The Horsh is not an area they would usually enter and the program aims to integrate refugee children with locals in an organic, informal setting.

“Through skateboarding they can have a community feeling and we hope they develop their motor skills to, because most of the children we work with lack this,” Just Childhood founder Wiebke Eden-Fleig said. “They also lack the opportunity to be outside, which was one of the reasons we were so eager to provide them this chance. There is no open space in the camps, or the opportunity to be with other kids.

“I think it’s a bit strange for them but some of them have picked it up so quickly and it’s no nice to see them engaged, enthusiastic and excited to come every time,” she added. “Even some of the mothers who come with them, it’s a totally different culture for them, the skateboarders who look and dress totally different to what they’re used to. They enjoy it and some even tried to learn how to skateboard themselves.”

Eleven-year old Akram Hajj Ali said that skateboarding made him joyful and it was “a way to pass time and to use up pent up energy.”

Seven-year old Zeina had heard of skateboarding but never tried it before. “I wanted to sign up for the program because I want to have fun and it seems nice to learn,” she said.

Just Childhood hopes to later add some benches to the space and teach the kids to take care of the park and clean up after themselves.

Part of Make Life Skate Life’s mission is to show how beneficial skating can be, and to replace misconceptions that skateboarders are uncouth or antisocial.

Since its first project in India in 2013, it has learned to work closely with the communities that are benefiting and to make them an integral part of the park’s future management. The local skaters who worked with the NGO in the past went on to become professional skate park builders and have now built ten big skate parks around India.

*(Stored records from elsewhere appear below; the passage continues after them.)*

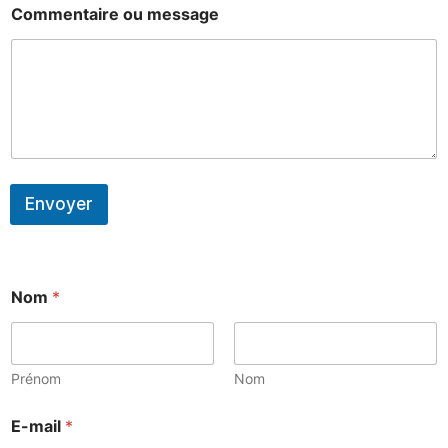
e
Commentaire ou message
*
N
o
m
Envoyer
o
Nom
*
u
*
E
-
m
Prénom
Nom
a
i
E-mail
*
l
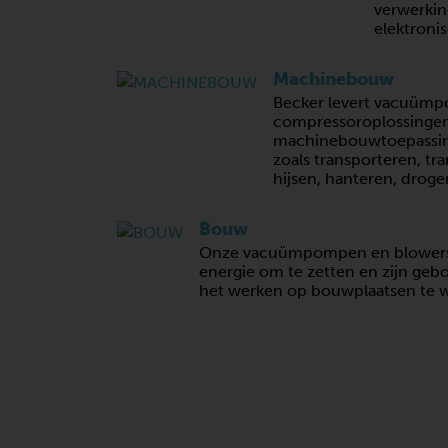
verwerkin
elektron
Machinebouw
Becker levert vacuüm
compressoroplossingen 
machinebouwtoepassing
zoals transporteren, tr
hijsen, hanteren, droge
Bouw
Onze vacuümpompen en blowers z
energie om te zetten en zijn ge
het werken op bouwplaatsen te w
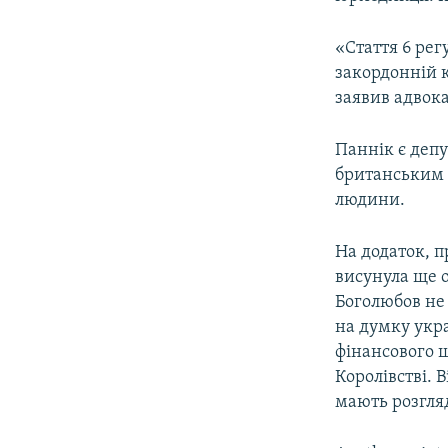
«Стаття 6 рег
закордонній к
заявив адвок
Паннік є деп
британським а
людини.
На додаток, 
висунула ще о
Боголюбов не
на думку укр
фінансового ш
Королівстві. 
мають розгля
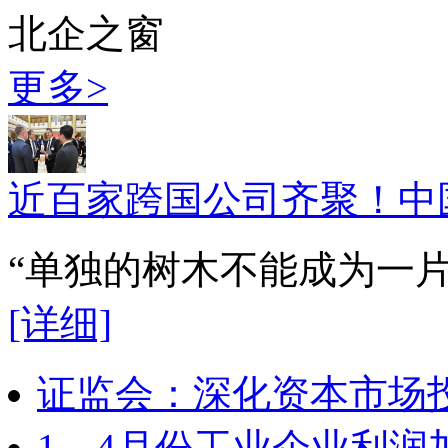
北企之窗
更多>
近百家跨国公司齐聚！中
“单独的树木不能成为一
[详细]
证监会：深化资本市场
1—4月份工业企业利润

“I grew up skating at a time when skating was viewed like that [antisocial] and already this misconception is changing - we have skating in the Olympics for the first time this year - but a lot of countries do still have this idea about skaters,” Hillerns said. “It’s not hurting anyone; it’s not polluting as a form of transport and its fun and accessible. It gets people outside doing physical things.

“In more conservative countries they usually start thinking it’s something strange and not good but eventually they start to see the benefits once they understand what we’re really doing,” he added. “In Myanmar we had a group of monks who were so against the project and just a week afterwards, seeing the vibe of the place, they were fully on board, showing up in the morning and cleaning the park.”

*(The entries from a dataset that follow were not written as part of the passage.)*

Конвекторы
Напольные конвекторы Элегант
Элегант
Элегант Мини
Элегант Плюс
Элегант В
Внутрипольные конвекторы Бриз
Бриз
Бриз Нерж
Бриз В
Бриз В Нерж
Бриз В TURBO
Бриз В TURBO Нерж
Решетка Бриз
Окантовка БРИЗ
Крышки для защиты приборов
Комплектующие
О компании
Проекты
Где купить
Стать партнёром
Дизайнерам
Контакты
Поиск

Hillerns said that its Middle Eastern projects have been some of their most successful, with the parks in Iraq and Jordan now expanded, creating a new community of skateboarders.

Each project is tailored to the local needs, making the process unique in each location as the park must fit into the society it’s for. Over the years its learned to adapt to the challenges.

“We’ve learned to always communicate closely with the beneficiaries, to understand what their needs are. In Beirut the skate scene is the biggest we’ve worked with,” Hillerns said. “In Jordan and Iraq they were really small, but they’re so on point when it comes to teaching and have developed into their own organizations.

“In Amman it took two years before there were any official classes and in Iraq we gave them the tools to set up classes about three months after, whereas this time in Beirut we started the next day bringing kids in to learn. It’s a learning curve for sure,” he added. “In Iraq we worked with about five skaters on the project and just a couple of months afterwards there were 100 and there are now like 300, so it was really exponential.”

The NGO has yet to commit to its next project, but see Libya and Gambia as possible spots for skate parks.